Tampilan yang dikenakan orang kaya, juga sama yang ditampilkan orang miskin, apa yang orang kaya makan di luar, juga di konsumsi orang miskin. Saya tidak akan butuh rumus khusus untuk membuktikan persoalan ini, biarkan pengamatan, dan pengalaman yang bekerja.
Baik, baik. Saya tidak akan meneruskan dan mencari-cari kesalahan dan membuat Anda tersudut. Saya hanya membagi sedikit cerita saya seperti di alinea awal tadi. Saya sedang dalam masa proses hemat. Bukankah, dalam agama manusia dianjurkan buat berhemat dan tidak boros, agama apapun itu. Iya kan?
Saya jadi teringat kalau dulu, waktu masih duduk di bangku SD guru saya selalu bilang bahwa "hemat pangkal kaya". Kata hemat pangkal kaya adalah peribahasa yang sering dulu saya jumpai saat di sekolah terutama sekolah dasar.
Lambat laun, saya ketahui kalau tujuan dari adanya peribahasa ini adalah mendidik siswa (saya) supaya tidak boros dan mampu menyisihkan uang jajan setiap hari, untuk ditabung atau digunakan untuk membeli sesuatu yang benar-benar dibutuhkan, dan mengesampingkan sesuatu yang diinginkan.

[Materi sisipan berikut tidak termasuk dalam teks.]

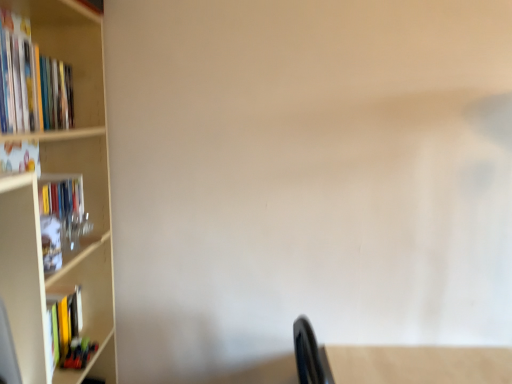
Question: Looking at the image, does white matte bookcase at left seem bigger or smaller compared to hardcover book at left, which is the second book from bottom to top?

Choices:
 (A) big
 (B) small

Answer: (A)

Question: From a real-world perspective, is white matte bookcase at left physically located above or below hardcover book at left, which is the second book from top to bottom?

Choices:
 (A) below
 (B) above

Answer: (A)

Question: Estimate the real-world distances between objects in this image. Which object is farther from the white matte bookcase at left?

Choices:
 (A) matte green book at lower left, arranged as the third book when viewed from the top
 (B) hardcover books at left, which is counted as the third book, starting from the bottom
 (C) hardcover book at left, which is the second book from bottom to top

Answer: (A)

Question: Estimate the real-world distances between objects in this image. Which object is closer to the matte green book at lower left, arranged as the third book when viewed from the top?

Choices:
 (A) white matte bookcase at left
 (B) hardcover books at left, which is counted as the third book, starting from the bottom
 (C) hardcover book at left, which is the second book from top to bottom

Answer: (A)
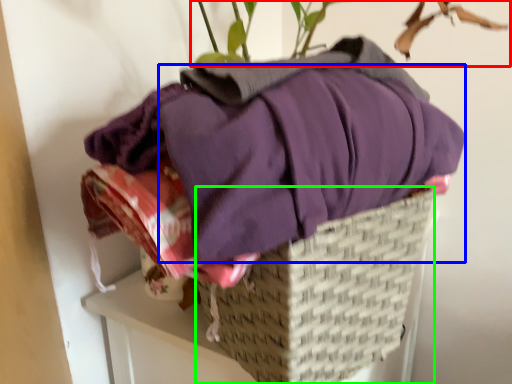
Question: Which object is the closest to the houseplant (highlighted by a red box)? Choose among these: clothing (highlighted by a blue box) or basket (highlighted by a green box).

Choices:
 (A) clothing
 (B) basket

Answer: (A)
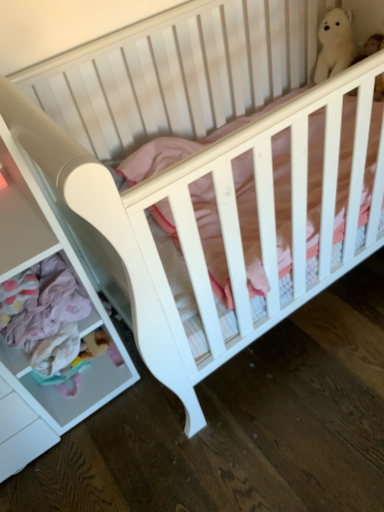
Question: From the image's perspective, is white plush bear at upper right over white plastic drawer at lower left?

Choices:
 (A) no
 (B) yes

Answer: (B)

Question: From a real-world perspective, is white plush bear at upper right physically above white plastic drawer at lower left?

Choices:
 (A) yes
 (B) no

Answer: (A)

Question: Is white plush bear at upper right bigger than white plastic drawer at lower left?

Choices:
 (A) yes
 (B) no

Answer: (B)

Question: Is white plush bear at upper right further to camera compared to white plastic drawer at lower left?

Choices:
 (A) yes
 (B) no

Answer: (A)

Question: Is white plush bear at upper right closer to camera compared to white plastic drawer at lower left?

Choices:
 (A) no
 (B) yes

Answer: (A)

Question: Considering the relative sizes of white plush bear at upper right and white plastic drawer at lower left in the image provided, is white plush bear at upper right thinner than white plastic drawer at lower left?

Choices:
 (A) no
 (B) yes

Answer: (B)

Question: Is white plastic drawer at lower left positioned before white plush bear at upper right?

Choices:
 (A) yes
 (B) no

Answer: (A)

Question: Is white plastic drawer at lower left taller than white plush bear at upper right?

Choices:
 (A) no
 (B) yes

Answer: (B)

Question: Is white plastic drawer at lower left bigger than white plush bear at upper right?

Choices:
 (A) yes
 (B) no

Answer: (A)

Question: Is white plastic drawer at lower left facing towards white plush bear at upper right?

Choices:
 (A) yes
 (B) no

Answer: (B)

Question: Is white plastic drawer at lower left smaller than white plush bear at upper right?

Choices:
 (A) no
 (B) yes

Answer: (A)

Question: Can you confirm if white plastic drawer at lower left is wider than white plush bear at upper right?

Choices:
 (A) no
 (B) yes

Answer: (B)

Question: From a real-world perspective, is white plush bear at upper right positioned above or below white plastic drawer at lower left?

Choices:
 (A) above
 (B) below

Answer: (A)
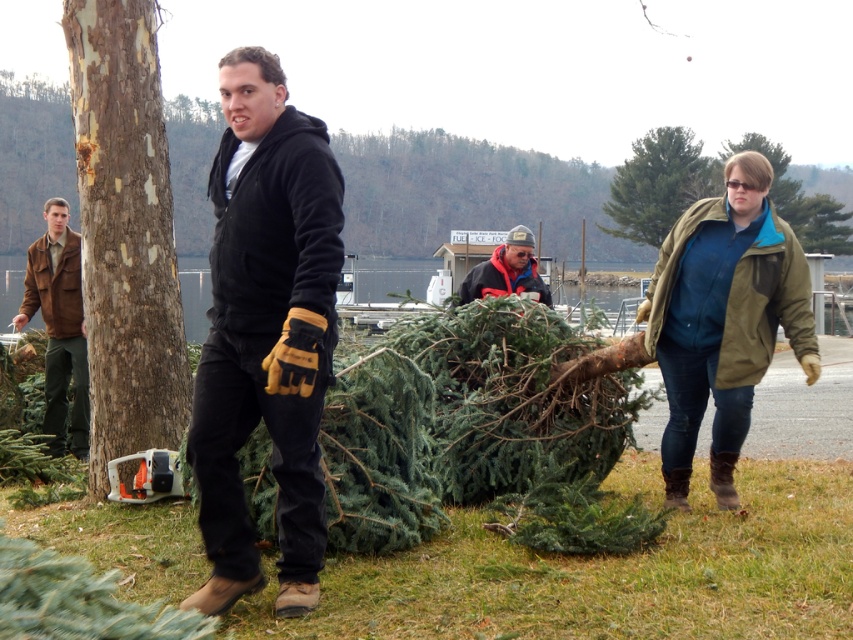
Can you confirm if green matte tree at upper right is wider than reddish-brown woolen jacket at center?

Correct, the width of green matte tree at upper right exceeds that of reddish-brown woolen jacket at center.

Can you confirm if green matte tree at upper right is shorter than reddish-brown woolen jacket at center?

Incorrect, green matte tree at upper right's height does not fall short of reddish-brown woolen jacket at center's.

Is point (672, 148) positioned behind point (519, 246)?

Yes, point (672, 148) is behind point (519, 246).

Image resolution: width=853 pixels, height=640 pixels. In order to click on green matte tree at upper right in this screenshot , I will do `click(659, 184)`.

Is brown suede jacket at left thinner than green matte tree at upper right?

Yes.

This screenshot has width=853, height=640. What do you see at coordinates (59, 326) in the screenshot?
I see `brown suede jacket at left` at bounding box center [59, 326].

The width and height of the screenshot is (853, 640). In order to click on brown suede jacket at left in this screenshot , I will do `click(59, 326)`.

Between smooth brown bark at left and green matte tree at upper right, which one appears on the right side from the viewer's perspective?

From the viewer's perspective, green matte tree at upper right appears more on the right side.

Between smooth brown bark at left and green matte tree at upper right, which one has more height?

green matte tree at upper right is taller.

Identify the location of smooth brown bark at left. Image resolution: width=853 pixels, height=640 pixels. (125, 232).

Where is `smooth brown bark at left`? The image size is (853, 640). smooth brown bark at left is located at coordinates (125, 232).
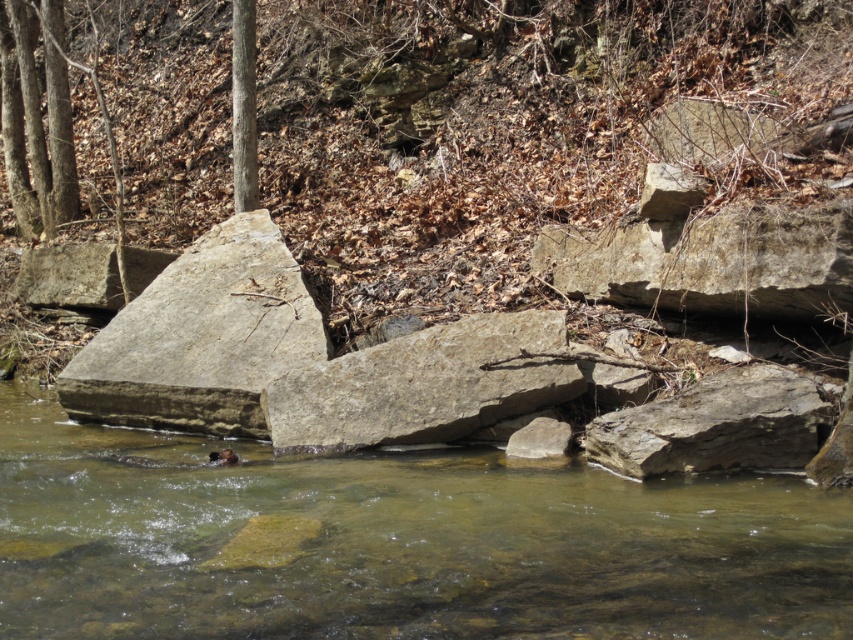
Question: Among these objects, which one is farthest from the camera?

Choices:
 (A) brown rocky hillside at upper center
 (B) clear water at center
 (C) gray rough rock at lower right

Answer: (A)

Question: Is brown rocky hillside at upper center positioned before clear water at center?

Choices:
 (A) no
 (B) yes

Answer: (A)

Question: Based on their relative distances, which object is nearer to the clear water at center?

Choices:
 (A) brown rocky hillside at upper center
 (B) gray rough rock at lower right

Answer: (B)

Question: Is gray rough stone at center to the right of gray rough rock at lower right from the viewer's perspective?

Choices:
 (A) no
 (B) yes

Answer: (A)

Question: Among these objects, which one is nearest to the camera?

Choices:
 (A) gray rough stone at center
 (B) clear water at center
 (C) gray rough rock at lower right

Answer: (B)

Question: Is brown rocky hillside at upper center wider than clear water at center?

Choices:
 (A) yes
 (B) no

Answer: (A)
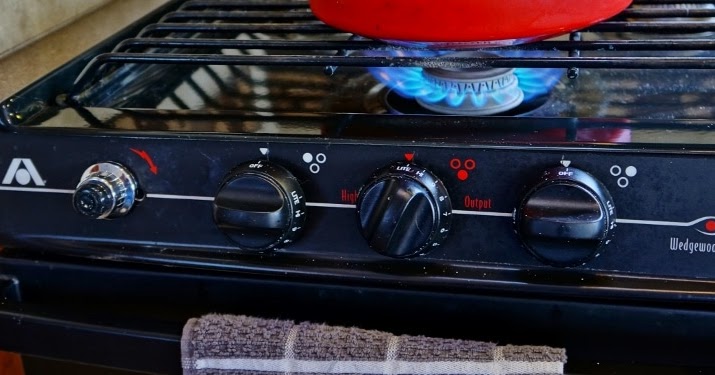
The image size is (715, 375). What are the coordinates of `beige countertop and wall background` in the screenshot? It's located at (56, 44), (36, 15).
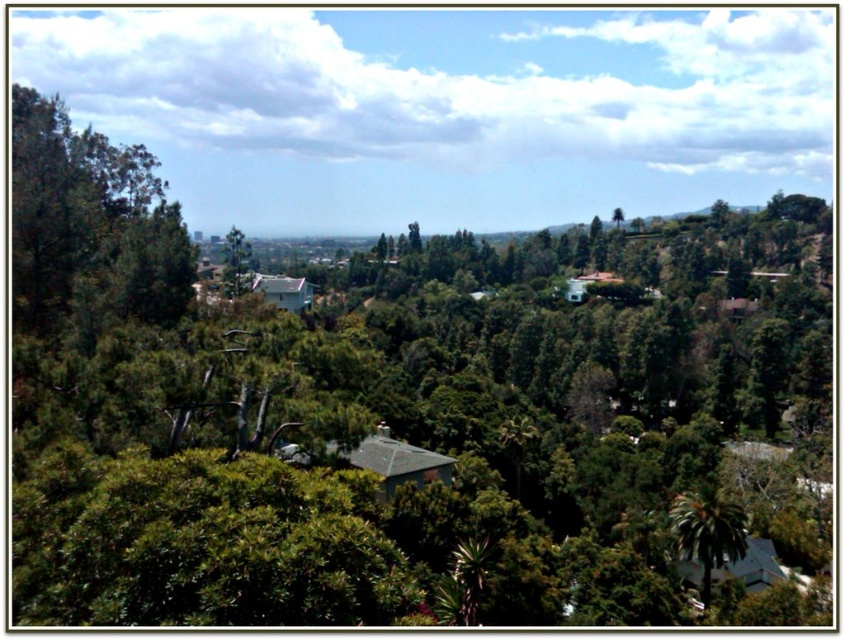
The width and height of the screenshot is (845, 640). Describe the element at coordinates (707, 531) in the screenshot. I see `green leafy palm tree at lower right` at that location.

Does point (726, 557) come closer to viewer compared to point (232, 262)?

Yes.

The height and width of the screenshot is (640, 845). I want to click on green leafy palm tree at lower right, so click(707, 531).

Is green leafy palm tree at lower right thinner than green leafy tree at upper center?

Indeed, green leafy palm tree at lower right has a lesser width compared to green leafy tree at upper center.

Tentu dengan menggaris bawahi kata kaya tersebut. Kaya yang dimaksudkan tidak hanya dalam bentuk materi saja, tapi kaya dalam hal segala bentuk kebaikan. Karena, sebenarnya jika semata-mata saya mau banyak uang dan tidak perlu repot, kan saya bisa jadi bandar narkoba, pelihara tuyul, jadi rentenir atau suruh bapak saya korupsi, kan gitu?